Abramović emphasized the importance of focusing on the moment. For her, there is no past and no future. There is only the present. Abramović epitomized this idea in her performance work, “The Artist is Present” (2010). The work was a 736-hour and 30-minute silent work in which she sat immobile at the MoMa in New York City. The installation attracted more than 750,000 visitors and has been the most successful performance piece in MoMa history.

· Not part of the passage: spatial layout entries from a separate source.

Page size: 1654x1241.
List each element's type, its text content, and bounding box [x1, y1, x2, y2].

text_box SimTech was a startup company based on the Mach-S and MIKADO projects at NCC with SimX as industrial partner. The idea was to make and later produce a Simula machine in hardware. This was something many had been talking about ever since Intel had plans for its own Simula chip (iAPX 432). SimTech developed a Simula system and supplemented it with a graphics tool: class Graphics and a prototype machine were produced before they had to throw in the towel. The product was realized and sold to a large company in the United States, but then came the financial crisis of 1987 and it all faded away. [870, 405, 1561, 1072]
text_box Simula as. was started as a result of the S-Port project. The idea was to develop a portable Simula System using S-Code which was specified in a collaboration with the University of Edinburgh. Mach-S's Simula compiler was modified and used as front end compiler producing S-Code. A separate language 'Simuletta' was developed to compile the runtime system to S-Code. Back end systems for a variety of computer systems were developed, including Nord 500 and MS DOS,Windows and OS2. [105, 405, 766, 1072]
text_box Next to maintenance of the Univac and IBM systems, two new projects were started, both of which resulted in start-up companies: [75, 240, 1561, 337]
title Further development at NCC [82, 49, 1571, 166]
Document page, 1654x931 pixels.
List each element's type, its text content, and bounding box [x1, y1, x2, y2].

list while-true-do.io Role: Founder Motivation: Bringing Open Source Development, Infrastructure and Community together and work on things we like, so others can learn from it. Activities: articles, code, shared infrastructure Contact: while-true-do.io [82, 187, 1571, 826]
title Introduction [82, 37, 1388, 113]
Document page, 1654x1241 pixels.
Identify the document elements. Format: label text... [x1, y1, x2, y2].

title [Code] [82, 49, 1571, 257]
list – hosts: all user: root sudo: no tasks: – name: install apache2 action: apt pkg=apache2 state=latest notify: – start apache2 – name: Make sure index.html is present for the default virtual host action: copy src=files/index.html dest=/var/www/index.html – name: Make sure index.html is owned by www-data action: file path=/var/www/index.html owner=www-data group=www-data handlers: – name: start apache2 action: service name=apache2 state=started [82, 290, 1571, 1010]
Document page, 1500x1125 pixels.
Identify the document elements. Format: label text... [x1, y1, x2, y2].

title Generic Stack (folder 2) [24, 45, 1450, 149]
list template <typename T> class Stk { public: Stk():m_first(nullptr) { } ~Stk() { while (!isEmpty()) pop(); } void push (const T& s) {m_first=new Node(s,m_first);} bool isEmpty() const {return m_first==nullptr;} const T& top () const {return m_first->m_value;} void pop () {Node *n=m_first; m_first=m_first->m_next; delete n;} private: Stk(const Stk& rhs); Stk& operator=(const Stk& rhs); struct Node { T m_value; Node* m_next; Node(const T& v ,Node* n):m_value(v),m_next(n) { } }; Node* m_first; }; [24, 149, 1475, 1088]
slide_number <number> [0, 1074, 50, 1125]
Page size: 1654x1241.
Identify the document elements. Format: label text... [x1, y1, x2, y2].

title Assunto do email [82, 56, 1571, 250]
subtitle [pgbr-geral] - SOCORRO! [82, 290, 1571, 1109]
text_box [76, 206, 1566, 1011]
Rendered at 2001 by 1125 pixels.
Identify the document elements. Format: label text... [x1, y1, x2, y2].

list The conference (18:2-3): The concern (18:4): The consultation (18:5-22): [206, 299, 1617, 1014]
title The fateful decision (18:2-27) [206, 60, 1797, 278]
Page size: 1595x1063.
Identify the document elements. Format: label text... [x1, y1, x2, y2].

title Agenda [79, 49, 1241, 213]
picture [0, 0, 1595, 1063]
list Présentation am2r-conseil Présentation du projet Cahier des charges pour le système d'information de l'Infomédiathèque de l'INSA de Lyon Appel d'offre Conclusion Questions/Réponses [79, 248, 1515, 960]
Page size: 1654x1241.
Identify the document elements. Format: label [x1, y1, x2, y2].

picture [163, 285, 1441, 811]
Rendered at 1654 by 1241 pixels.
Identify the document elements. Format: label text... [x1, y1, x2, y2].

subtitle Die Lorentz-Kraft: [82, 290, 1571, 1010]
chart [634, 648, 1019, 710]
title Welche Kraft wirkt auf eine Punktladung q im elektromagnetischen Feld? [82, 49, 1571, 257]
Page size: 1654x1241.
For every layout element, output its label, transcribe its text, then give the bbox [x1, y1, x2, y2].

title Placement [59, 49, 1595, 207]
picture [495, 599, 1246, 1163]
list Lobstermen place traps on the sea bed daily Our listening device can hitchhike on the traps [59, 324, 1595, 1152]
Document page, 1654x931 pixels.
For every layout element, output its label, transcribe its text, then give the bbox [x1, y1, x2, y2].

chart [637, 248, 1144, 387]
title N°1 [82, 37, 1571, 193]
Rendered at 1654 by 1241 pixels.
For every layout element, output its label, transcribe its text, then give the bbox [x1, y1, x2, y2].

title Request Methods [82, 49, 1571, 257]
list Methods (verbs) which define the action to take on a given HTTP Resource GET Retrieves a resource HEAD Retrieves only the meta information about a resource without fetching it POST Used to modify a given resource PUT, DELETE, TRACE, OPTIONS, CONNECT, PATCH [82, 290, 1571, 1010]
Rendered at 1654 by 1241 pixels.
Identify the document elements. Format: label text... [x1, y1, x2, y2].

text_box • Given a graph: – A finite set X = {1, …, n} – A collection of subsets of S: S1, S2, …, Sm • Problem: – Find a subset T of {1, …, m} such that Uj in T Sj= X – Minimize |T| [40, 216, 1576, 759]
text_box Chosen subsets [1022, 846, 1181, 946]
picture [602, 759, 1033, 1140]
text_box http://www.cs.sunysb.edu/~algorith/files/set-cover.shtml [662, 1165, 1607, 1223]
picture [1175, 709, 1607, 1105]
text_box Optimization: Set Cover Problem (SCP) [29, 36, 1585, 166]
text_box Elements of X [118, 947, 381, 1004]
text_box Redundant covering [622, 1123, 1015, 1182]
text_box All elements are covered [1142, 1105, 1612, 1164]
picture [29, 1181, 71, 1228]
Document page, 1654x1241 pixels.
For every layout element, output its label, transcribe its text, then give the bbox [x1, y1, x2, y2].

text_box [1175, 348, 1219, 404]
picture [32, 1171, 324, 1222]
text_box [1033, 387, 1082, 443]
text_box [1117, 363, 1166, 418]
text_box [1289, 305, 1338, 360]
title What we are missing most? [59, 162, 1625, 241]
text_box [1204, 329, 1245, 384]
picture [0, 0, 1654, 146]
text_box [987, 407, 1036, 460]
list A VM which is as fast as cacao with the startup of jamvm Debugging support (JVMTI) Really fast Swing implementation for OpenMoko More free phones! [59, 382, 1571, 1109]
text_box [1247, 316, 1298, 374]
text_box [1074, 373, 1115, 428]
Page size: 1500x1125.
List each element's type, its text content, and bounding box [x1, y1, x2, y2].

According to Abramović, performance art is about investigating the question, “what is the body?” Throughout her career, Abramović has used her body as a medium. Abramović taps into what she calls “Body Limits” in her performances, pushing the limits of her physical and mental being. When Abramović reviewed examples of great performance works, she described pieces that successfully utilized particular parts of the body: head, chest, hands, stomach, arms, and eyes. Abramović referenced the famous Surrealist film, “Un Chien Andalou” as an exemplar. In particular, the lecture audience viewed the video clip of a young woman close-up, with a man holding her eye open. The man sharpens his razor and then slits the woman’s eye with the razor. In this work, the man and woman transcends boundaries of the body and investigates the limits a body can take. Metaphorically, Abramović is interested in experiencing the edge, without falling off into the cliff of death. She said, “Only when you can understand death… you can focus on what is really going to matter”.
Another element that Abramović taps into in her performance work is “rest energy”: the energy a body musters in life threatening situations. Abramović literally pushes the limits of her body by putting herself in danger. In her performance work, “Rest Energy” (1980), Abramović endangered herself by transforming her body into a passive victim of an engaged crossbow, that was pulled back by her partner, Ulay. Abramović and Ulay leaned backwards, making the bow taught while pointed directly at Marina’s heart. Abramović and Ulay’s increasing heart rates were recorded by microphones that were attached to their chests. The recording of their beating heartbeats is a materialization of the rest energy their bodies mustered during this life threatening action.
Abramović described performance art as reality. This differentiates performance art from other types of performance entertainment like theatre. She stated, in performance art, “blood is blood” in contrast to ketchup in theatre. Abramović has been a pioneer in performing hyper intense installations that focus on violating and physically harming her sensorial body.